One guy came up to me while I was perusing the anuncios in Trinidad, asked if I needed a piso, and offered to show me one he was posting flyers for. I followed him to Plaza Gracia, where he took me up to the flat his mother was renting. Everything there was approximately 20-30 years old and, while in workable condition, was not indicative of somewhere I’d like to live. They were nice people, and even offered to have me over for Christmas, but it was time to move on.

Unfortunately, most of the (16?) pisos I visited between Sunday and today were in similar pseudo-dilapidated states. There was always something off-kilter about the flats: location, heating options, weird roommates. After days of walking everywhere, getting lost, being late, and not knowing how to apologize cordially in Spanish, I was tired. The decent pisos had all been rented to other people by the time I decided I might want to live there. And that amount of time was usually less than a day–I started to panic since all the good ones were going fast!

It started raining on Wednesday–only lightly but it’s enough to be a nuisance–and I still had pisos to see. L has been gracious enough to let me crash on her couch for the past few days, but I obviously can’t stay here forever! Finally, though, the second to last flat on my day’s schedule turned out to be perfect, if expensive (for Granada; rent in Spain is all significantly cheaper than in the States). The apartment is brand new, and it’s only a 2-3 minute walk from the bus stop that I have to take in the morning to go to work. I’m mostly excited about 1) the beautiful oven and kitchen, and 2) my room is ginormous and has a balcony with a (slightly obstructed) view of the Alhambra and Sierra Nevadas.

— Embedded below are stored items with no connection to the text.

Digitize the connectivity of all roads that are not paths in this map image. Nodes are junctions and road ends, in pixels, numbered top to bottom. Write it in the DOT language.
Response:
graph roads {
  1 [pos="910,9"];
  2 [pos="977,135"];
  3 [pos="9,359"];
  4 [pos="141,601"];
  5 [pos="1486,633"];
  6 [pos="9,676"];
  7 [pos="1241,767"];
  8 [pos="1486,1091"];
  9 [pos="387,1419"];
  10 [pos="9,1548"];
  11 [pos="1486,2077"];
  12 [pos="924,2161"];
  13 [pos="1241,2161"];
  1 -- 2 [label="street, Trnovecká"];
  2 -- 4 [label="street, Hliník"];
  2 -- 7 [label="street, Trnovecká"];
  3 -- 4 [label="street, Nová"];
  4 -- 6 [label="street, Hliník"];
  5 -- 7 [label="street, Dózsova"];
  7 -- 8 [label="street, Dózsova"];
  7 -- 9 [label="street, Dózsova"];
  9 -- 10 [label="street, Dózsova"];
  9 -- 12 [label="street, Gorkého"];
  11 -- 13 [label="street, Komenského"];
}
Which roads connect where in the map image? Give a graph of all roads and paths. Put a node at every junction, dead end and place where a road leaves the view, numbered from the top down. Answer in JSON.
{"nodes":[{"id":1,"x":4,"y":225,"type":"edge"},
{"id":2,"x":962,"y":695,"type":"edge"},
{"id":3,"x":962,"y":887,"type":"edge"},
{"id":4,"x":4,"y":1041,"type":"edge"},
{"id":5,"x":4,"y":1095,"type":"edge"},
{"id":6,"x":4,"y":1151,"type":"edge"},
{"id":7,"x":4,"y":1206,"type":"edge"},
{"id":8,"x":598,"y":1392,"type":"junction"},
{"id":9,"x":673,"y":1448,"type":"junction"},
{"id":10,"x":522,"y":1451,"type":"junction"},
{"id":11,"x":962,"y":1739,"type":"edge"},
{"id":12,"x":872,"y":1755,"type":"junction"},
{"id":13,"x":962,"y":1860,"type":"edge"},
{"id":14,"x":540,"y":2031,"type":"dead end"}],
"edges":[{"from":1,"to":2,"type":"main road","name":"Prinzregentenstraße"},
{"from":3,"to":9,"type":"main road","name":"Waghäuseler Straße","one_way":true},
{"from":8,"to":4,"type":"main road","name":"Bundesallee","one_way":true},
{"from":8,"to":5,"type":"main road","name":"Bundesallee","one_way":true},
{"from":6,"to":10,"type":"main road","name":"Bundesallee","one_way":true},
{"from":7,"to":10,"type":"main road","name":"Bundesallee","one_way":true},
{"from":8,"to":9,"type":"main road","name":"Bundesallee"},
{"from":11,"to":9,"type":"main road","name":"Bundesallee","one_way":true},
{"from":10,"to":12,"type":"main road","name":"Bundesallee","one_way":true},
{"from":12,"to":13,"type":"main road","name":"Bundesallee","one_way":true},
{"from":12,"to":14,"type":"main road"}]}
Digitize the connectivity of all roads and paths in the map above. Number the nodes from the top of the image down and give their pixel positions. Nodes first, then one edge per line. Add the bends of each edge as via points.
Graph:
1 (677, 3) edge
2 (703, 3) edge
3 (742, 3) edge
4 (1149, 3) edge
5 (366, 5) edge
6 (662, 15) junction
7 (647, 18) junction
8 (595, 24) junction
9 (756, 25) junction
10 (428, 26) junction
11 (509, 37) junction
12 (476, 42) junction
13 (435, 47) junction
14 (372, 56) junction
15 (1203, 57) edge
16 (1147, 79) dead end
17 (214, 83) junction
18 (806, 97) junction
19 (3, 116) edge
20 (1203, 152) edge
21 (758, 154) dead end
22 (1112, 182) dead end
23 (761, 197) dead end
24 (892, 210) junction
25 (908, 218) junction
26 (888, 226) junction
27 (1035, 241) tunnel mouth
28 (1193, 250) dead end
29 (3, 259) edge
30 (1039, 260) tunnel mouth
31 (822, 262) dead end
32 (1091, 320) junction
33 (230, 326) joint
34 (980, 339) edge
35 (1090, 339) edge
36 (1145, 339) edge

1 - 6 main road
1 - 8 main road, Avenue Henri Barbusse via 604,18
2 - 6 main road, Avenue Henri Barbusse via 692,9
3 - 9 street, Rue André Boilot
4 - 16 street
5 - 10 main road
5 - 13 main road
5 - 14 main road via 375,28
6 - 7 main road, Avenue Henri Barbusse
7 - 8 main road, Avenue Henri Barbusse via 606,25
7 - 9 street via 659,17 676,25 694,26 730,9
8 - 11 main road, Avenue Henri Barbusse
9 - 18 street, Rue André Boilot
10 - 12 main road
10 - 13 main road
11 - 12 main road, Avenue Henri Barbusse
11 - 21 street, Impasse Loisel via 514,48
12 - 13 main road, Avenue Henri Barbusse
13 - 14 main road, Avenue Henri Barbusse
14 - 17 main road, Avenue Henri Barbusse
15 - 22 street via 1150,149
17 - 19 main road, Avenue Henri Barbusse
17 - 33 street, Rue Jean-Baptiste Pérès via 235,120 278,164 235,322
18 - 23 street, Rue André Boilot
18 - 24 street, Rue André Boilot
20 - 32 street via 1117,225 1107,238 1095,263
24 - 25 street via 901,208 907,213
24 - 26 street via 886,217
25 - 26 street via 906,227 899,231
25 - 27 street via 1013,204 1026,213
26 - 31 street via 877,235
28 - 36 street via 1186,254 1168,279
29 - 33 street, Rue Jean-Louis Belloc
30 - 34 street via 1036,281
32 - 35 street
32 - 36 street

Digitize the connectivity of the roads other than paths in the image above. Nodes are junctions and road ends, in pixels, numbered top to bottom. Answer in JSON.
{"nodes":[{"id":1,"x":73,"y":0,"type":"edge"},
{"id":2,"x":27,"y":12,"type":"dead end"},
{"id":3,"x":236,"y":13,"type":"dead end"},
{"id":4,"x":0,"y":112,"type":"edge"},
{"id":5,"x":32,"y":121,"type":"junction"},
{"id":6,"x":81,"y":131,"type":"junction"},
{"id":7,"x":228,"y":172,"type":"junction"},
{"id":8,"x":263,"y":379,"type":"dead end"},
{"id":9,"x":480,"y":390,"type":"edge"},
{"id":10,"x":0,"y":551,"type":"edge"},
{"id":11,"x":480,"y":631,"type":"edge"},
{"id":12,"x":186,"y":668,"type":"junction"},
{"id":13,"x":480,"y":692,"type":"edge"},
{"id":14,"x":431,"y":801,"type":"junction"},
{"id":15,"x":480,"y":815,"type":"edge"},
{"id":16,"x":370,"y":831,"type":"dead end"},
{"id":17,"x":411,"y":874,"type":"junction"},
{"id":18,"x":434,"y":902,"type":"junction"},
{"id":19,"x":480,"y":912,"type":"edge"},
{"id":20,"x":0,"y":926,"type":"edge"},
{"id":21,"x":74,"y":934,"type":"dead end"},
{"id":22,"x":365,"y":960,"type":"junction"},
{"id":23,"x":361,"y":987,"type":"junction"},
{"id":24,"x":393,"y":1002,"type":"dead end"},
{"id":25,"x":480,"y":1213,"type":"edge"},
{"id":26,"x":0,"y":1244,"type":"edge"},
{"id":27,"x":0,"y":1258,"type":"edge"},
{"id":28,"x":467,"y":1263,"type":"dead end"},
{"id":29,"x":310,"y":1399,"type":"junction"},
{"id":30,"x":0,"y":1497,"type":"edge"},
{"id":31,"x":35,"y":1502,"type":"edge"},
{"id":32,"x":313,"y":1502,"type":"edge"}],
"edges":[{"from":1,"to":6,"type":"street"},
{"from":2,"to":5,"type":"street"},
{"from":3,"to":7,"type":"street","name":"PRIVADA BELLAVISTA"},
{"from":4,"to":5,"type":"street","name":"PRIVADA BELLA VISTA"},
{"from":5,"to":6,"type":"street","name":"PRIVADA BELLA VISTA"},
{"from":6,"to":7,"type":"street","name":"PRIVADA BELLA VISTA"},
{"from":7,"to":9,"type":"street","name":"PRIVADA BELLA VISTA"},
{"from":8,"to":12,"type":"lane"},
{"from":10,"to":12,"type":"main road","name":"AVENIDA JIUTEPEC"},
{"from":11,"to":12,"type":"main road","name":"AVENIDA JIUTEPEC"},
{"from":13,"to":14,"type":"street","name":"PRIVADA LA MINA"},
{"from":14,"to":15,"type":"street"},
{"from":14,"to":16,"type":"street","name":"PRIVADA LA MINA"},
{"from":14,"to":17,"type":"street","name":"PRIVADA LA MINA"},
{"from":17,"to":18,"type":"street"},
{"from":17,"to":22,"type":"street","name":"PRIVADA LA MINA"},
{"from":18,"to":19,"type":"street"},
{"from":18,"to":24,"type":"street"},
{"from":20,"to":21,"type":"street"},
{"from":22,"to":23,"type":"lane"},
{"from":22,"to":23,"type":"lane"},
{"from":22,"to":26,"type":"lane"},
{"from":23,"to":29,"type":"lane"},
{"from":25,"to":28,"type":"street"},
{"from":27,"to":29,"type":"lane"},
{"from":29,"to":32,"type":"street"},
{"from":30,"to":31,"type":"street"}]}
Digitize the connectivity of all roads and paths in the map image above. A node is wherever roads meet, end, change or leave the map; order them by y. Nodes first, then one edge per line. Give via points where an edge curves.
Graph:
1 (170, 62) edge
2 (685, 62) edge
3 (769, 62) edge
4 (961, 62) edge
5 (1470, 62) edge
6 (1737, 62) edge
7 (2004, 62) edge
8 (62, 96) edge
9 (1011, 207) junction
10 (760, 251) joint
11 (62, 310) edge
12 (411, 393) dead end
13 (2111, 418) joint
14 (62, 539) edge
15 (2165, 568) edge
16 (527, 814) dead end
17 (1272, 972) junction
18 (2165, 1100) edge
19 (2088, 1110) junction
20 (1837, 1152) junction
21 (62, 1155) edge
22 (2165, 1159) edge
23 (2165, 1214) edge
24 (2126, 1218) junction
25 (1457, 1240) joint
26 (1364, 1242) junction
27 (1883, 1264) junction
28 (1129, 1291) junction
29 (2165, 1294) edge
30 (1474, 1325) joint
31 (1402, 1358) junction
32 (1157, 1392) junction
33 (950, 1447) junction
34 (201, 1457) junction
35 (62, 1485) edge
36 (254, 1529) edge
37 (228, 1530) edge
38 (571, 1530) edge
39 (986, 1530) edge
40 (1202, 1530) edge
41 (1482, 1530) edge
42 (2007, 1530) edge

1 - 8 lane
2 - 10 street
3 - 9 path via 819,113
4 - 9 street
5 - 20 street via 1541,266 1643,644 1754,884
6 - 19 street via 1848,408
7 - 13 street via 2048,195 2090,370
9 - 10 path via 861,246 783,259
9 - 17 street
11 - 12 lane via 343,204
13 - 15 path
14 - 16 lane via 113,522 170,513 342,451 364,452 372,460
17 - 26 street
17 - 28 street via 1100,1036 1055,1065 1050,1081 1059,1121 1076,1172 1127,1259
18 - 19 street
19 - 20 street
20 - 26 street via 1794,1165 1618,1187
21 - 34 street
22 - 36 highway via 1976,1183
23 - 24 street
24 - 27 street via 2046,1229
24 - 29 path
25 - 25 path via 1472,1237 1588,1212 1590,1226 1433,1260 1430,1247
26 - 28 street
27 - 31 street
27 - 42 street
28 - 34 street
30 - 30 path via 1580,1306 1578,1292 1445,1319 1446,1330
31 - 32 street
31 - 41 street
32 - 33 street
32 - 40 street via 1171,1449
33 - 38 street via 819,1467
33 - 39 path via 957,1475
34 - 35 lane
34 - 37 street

I’m signing the contract in a couple of hours. I’m significantly less stressed than I was a couple of days ago. Now that I’ve found a piso, I can focus on filling up the rest of my time in Granada with things like giving private English lessons, taking a Spanish class (maybe finding an intercambio), learning classical guitar, joining a yoga studio, and training for that Málaga half-marathon in April. Everything is falling into place!